One of the reasons I've been ashamed of this all is because I want my life to shine for Christ. I want my response to every circumstance to glorify Christ. And honestly, being so fearful this pregnancy is not the example of a Christ follower that I want to be, sure it's human, but the fear doesn't let God shine through. So why am I even sharing this online then? The same reason I write anything... one, it helps me release the burden, but more importantly, it's my prayer that God will somehow use my missteps, lessons, experiences to help someone else. And if nothing else, maybe it will help you know how you can better pray for me?

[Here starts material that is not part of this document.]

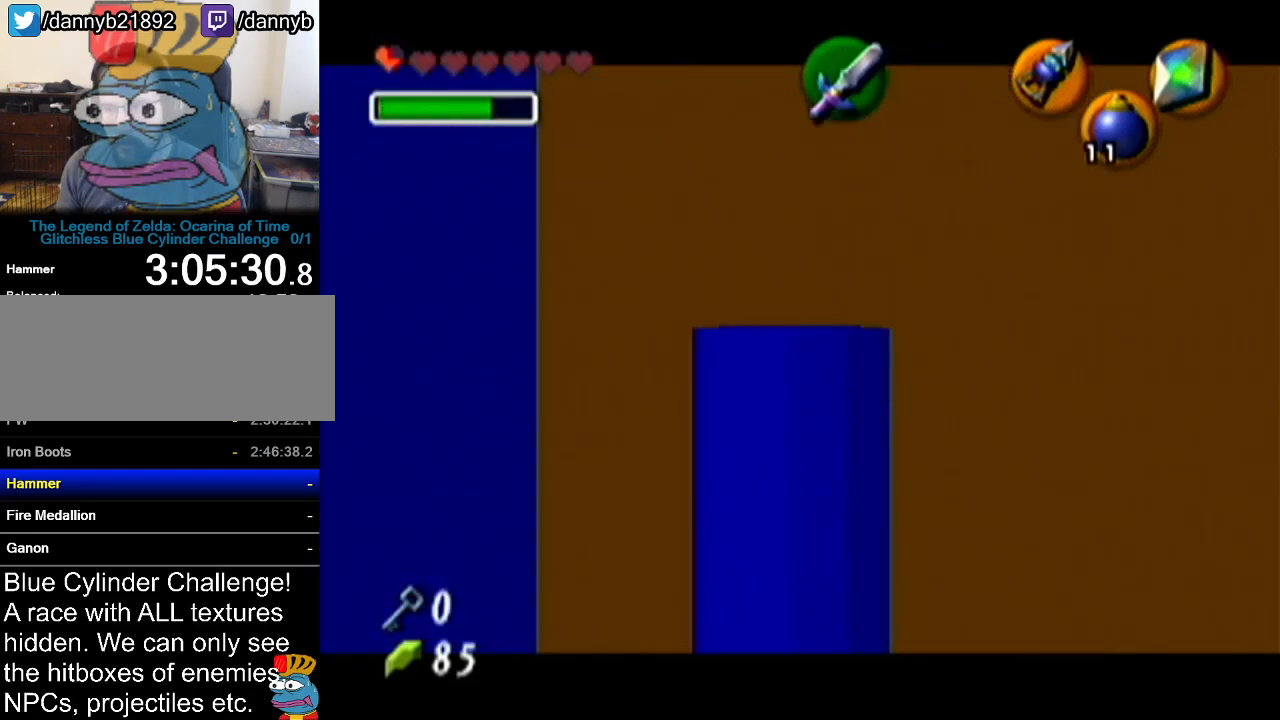
{"buttons": ["Z"], "left_stick": "center", "events": [[367, "left_stick", "center"]]}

So I'll end by saying this. I am absolutely in love with my son, even fear cannot attack that. I am so thankful that he seems to be growing and healthy. I delight and rejoice in my growing belly and feeling his movements. I continue to pray for my son to be born healthy and for his birth experience to be the one I dream of that's covered in nothing but joy and love. I am praying and making practical steps to rid myself of fear and doubt and instead choose to be filled with hope and God's wisdom.
For God did not give us a spirit of timidity, but a spirit of power, of love and of self-discipline. 2 Timothy 1:7
I am so proud of you! Your son is lucky to have a mom with so much perseverance to weather these storms and come out of it all standing and so much more self-aware (and God-aware).
ReplyDeleteYou are in our prayers. Your story (life) has definitely impacted me deeply. I cannot wait to see you all again, hopefully soon.
ReplyDeleteFear can really grab a hold of you and make a mess of your emotions. I had fear too in my pregnancy. I still have fear but I have to give it to God daily and let Him be in control. I don't want another of my children to die but I have to trust God no matter what. I know His plan is perfect. May God work with you on your fears for this pregnancy.